Malgré les sévères blessures endurées à la fin du récit précédent, Stickleback perdure. le lecteur assiste donc à sa résurrection et à sa nouvelle mission. le scénariste plonge profondément dans la mythologie spécifique qu'il développe pour ce personnage et qu'il avait déjà partiellement dévoilée dans le tome précédent. le lecteur découvre donc l'existence de la Confrérie du Livre, ainsi que le processus de retour à la vie, et il retrouve la notion d'un individu dont l'existence est liée à celle de la cité et remonte à des millénaires dans le passé. Il retrouve également le fait que ce maître du crime se retrouve à devoir agir pour le bien commun, sous la contrainte, et peut-être pas avec la pleine possession de ses moyens du fait de son retour à la vie un peu prématuré. le scénariste met à profit les événements de la précédente histoire pour faire prendre un peu plus de large à son uchronie, la technologie développée par la comtesse Bernoulli ayant été mise en oeuvre par la société. Il semble bien s'amuser avec le principe de dinosaures semi-intelligents intégrés à la société humaine comme force de travail non-rémunérés, des esclaves dociles. Il joue toujours avec les références des romans de l'époque, en faisant apparaître le professeur George Edward Challenger le temps d'une case, une création de Sir Arthur Conan Doyle en 1911 dans le roman le monde perdu.

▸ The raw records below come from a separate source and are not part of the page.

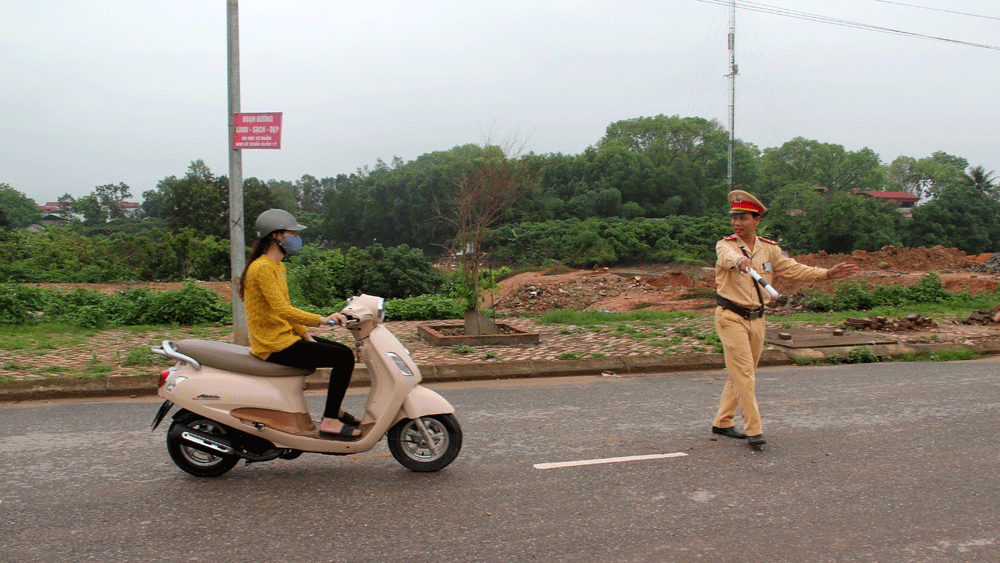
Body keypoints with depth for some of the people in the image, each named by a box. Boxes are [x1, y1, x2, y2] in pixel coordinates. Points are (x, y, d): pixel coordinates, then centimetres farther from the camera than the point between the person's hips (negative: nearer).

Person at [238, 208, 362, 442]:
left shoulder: (278, 266, 15)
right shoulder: (262, 268, -18)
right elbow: (282, 310, -29)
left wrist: (307, 336, 10)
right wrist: (321, 319, -36)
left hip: (284, 337, 10)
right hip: (274, 345, -10)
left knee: (343, 351, 15)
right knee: (343, 357, -15)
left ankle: (334, 409, 25)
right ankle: (329, 422, -11)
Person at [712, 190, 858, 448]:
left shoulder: (769, 249, 7)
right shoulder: (725, 245, -9)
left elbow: (794, 269, 11)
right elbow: (727, 257, -32)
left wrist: (826, 274, 0)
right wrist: (739, 260, -56)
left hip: (756, 319, 6)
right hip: (731, 317, -5)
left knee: (742, 373, 11)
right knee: (743, 372, -10)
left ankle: (723, 422, 23)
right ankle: (753, 430, -6)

Le scénariste s'en donne donc à coeur joie entre les manigances et les machinations de Stickleback pour reprendre le dessus, et la présence de dinosaures intelligents rebelles dans les égouts de Londres. le dessinateur s'amuse tout autant, tout en conservant ce rendu graphique si particulier. le lecteur est à la fête avec des images singulières, divertissantes, spectaculaires : la gigantesque bibliothèque souterraine, la vision des rues de Londres plus steampunk que jamais, la cour de l'impératrice du Lotus Blanc, la reine des dinosaures et l'installation industrielle de reproduction, le professeur Henry qui a tendance à s'énerver et se transformer (merci Robert Louis Stevenson), les dinosaures bien agressifs, le visage de Miss Scarlet toujours aussi tatoué, le visage quasi cadavérique de la reine des rats, le combat dantesque entre Stickleback et ses hommes, contre les dinosaures, etc. Les deux auteurs sont tout autant en verve que pour la première partie, avec un ton un peu plus amusé.

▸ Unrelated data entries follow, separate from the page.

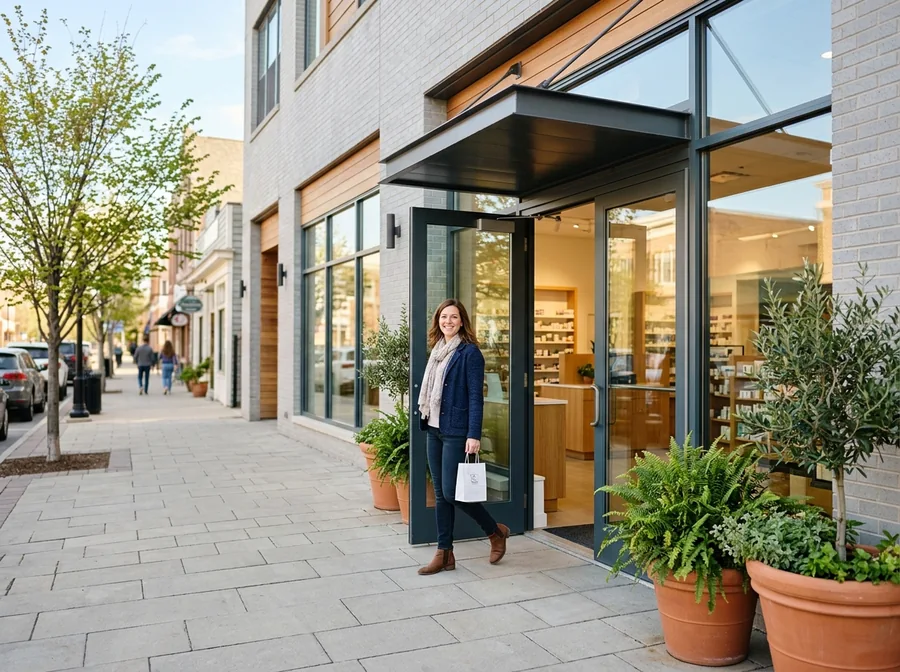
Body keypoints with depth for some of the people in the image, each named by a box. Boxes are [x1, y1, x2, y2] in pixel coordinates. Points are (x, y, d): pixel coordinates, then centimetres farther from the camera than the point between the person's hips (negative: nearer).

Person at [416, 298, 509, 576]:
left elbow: (476, 396, -13)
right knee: (440, 494, 9)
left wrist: (474, 435, -19)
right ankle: (445, 553, 17)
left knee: (452, 492, -7)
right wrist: (426, 422, 13)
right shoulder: (437, 350, 13)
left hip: (456, 432, -7)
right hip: (434, 430, 8)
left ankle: (496, 532, 16)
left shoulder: (469, 352, -9)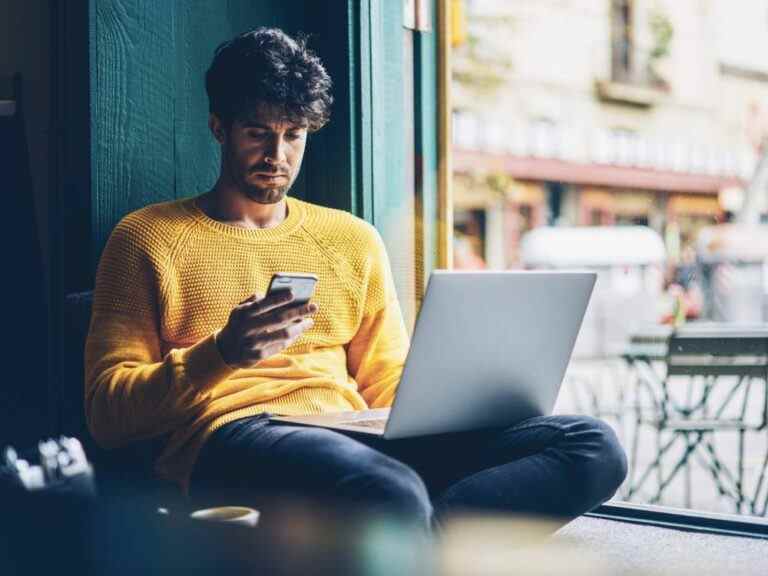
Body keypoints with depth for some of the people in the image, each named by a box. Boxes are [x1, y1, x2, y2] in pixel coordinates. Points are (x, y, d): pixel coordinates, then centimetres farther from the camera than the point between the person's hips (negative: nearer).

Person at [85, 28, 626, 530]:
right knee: (392, 494, -43)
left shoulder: (353, 239, 24)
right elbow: (106, 412, 4)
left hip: (358, 439, 6)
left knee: (593, 445, -20)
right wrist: (221, 354, -13)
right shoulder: (149, 237, 12)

Le tome se termine avec une histoire courte de cinq pages dans laquelle le père Noël passe par la cheminée pour arriver dans un appartement bourgeois afin d'y déposer les cadeaux des enfants, et Stickleback fait son entrée à sa suite par la cheminée pour une confrontation sans pitié, toute en vers.

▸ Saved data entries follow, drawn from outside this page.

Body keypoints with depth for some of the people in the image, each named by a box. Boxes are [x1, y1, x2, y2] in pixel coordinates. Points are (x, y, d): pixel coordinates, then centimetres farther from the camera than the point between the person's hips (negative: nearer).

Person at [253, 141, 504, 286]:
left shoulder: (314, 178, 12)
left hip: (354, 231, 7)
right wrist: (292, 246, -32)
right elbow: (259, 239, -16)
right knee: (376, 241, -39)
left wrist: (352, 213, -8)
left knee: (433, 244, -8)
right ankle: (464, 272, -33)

Deuxième tome des aventures criminelles de Stickleback, deuxième repas gastronomique pour le lecteur à la saveur visuelle à nulle autre pareille, pleines d'arômes surprenants et formidables, pour des aventures dans les bas-fonds de Londres, dans le milieu du crime organisé haut en couleur, dans une veine steampunk, avec une touche légère de surnaturel, de références littéraires, de reconstitution du langage d'époque, d'inventivité facétieuse, un délice exquis.